■ **THE PROBLEM**
Express the records below as a JSON list of strings, one string per line. Skip blank lines and leave out the pictures.

■ **RECORDS FOR THE EXERCISE**
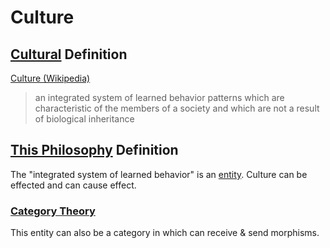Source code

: # Culture

## [Cultural](./culture.md) Definition

<a href="https://en.wikipedia.org/wiki/Culture" target="_blank">Culture (Wikipedia)</a>

> an integrated system of learned behavior patterns which are characteristic of the members of a society and which are not a result of biological inheritance

## [This Philosophy](./this-philosophy.md) Definition

The "integrated system of learned behavior" is an [entity](./entity.md). Culture can be effected and can cause effect.

### [Category Theory](./category-theory.md)

This entity can also be a category in which can receive & send morphisms.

■ **OUTPUT BELOW**
[
  "Source code",
  ": # Culture",
  "## [Cultural](./culture.md) Definition",
  "<a href=\"https://en.wikipedia.org/wiki/Culture\" target=\"_blank\">Culture (Wikipedia)</a>",
  "> an integrated system of learned behavior patterns which are characteristic of the members of a society and which are not a result of biological inheritance",
  "## [This Philosophy](./this-philosophy.md) Definition",
  "The \"integrated system of learned behavior\" is an [entity](./entity.md). Culture can be effected and can cause effect.",
  "### [Category Theory](./category-theory.md)",
  "This entity can also be a category in which can receive & send morphisms."
]